Profesjonalna Nvidia RTX Pro 6000 stała się bezużyteczna po pęknięciu modułowego złącza PCIe w transporcie. Brak części zamiennych od Nvidii. Poznaj szczegóły.
© RusPhotoBank
Karta Nvidia RTX Pro 6000 za 10 000 dolarów okazała się praktycznie bezużyteczna po tym, jak w transporcie pękło jej modułowe złącze PCIe. Choć główna płyta i sam układ graficzny przetrwały, Nvidia nie oferuje do tego modelu części zamiennych, więc całość zmienia się w bardzo drogi przycisk do papieru.
Specjalista od napraw NorthbridgeFix opisał przypadek na swoim kanale YouTube, pokazując RTX Pro 6000, w którym płytka złącza PCIe pękła na pół pod ciężarem samej karty. Dodał, że podobną awarię widział już wcześniej podczas naprawy modelu RTX 5090 Founders Edition o zbliżonej, modułowej konstrukcji. Przy tak masywnym sprzęcie podróż bywa testem wytrzymałości — ten egzemplarz go nie zaliczył.
Problem pogłębia fakt, że Nvidia nie sprzedaje samodzielnych, wymiennych modułów PCIe. Układ graficzny i główna płyta drukowana mogą być nienaruszone, lecz bez tego elementu urządzenie nie zadziała. NorthbridgeFix skrytykował decyzję o zastosowaniu odłączanego złącza bez zapewnienia dostępu do modułów zamiennych, uznając, że podważa to sam sens modułowej konstrukcji. Trudno też dowodzić, że taka modularność realnie pomaga, jeśli nie da się jej serwisować. To zderzenie pomysłu z praktyką: bez zaplecza serwisowego modularność brzmi efektownie, ale łatwo traci znaczenie.

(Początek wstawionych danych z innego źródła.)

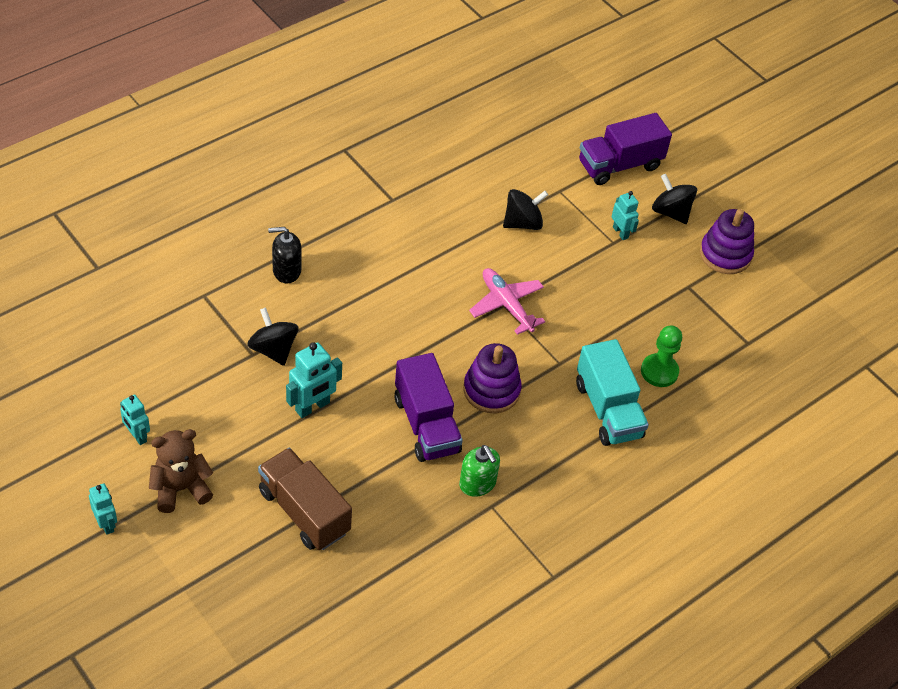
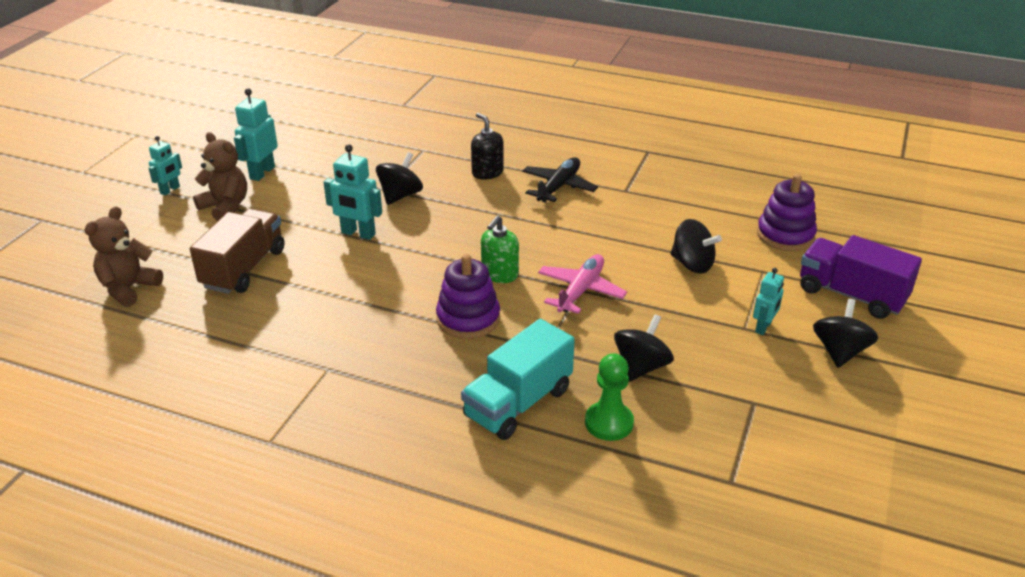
camera: 65 degrees right, 15 degrees down
(137, 436) = (262, 173): turquoise robot -> turquoise robot, size x1.55
(269, 611) = (129, 288): none -> brown teddy bear
(351, 237) = (558, 187): none -> black plane
(426, 424) = (392, 296): purple truck -> none
(477, 484) = (348, 350): green soap dispenser -> green soap dispenser (499, 274)
(616, 322) = (641, 367): none -> black spinning top
(725, 254) = (837, 415): purple stacking toy -> purple stacking toy (785, 235)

W przypadku profesjonalnej RTX Pro 6000 nie istnieją wersje przygotowywane przez partnerów (AIB) jak w kartach GeForce, więc użytkownicy nie mają do wyboru innej konstrukcji. Najrozsądniej przed transportem stacji roboczej wyjąć kartę — w przeciwnym razie podobne pęknięcie może oznaczać stratę całych 10 000 dolarów. Przy tak ciężkim akceleratorze taka ostrożność wydaje się po prostu rozsądna; w segmencie profesjonalnym trudno nie oczekiwać większej przewidywalności serwisu.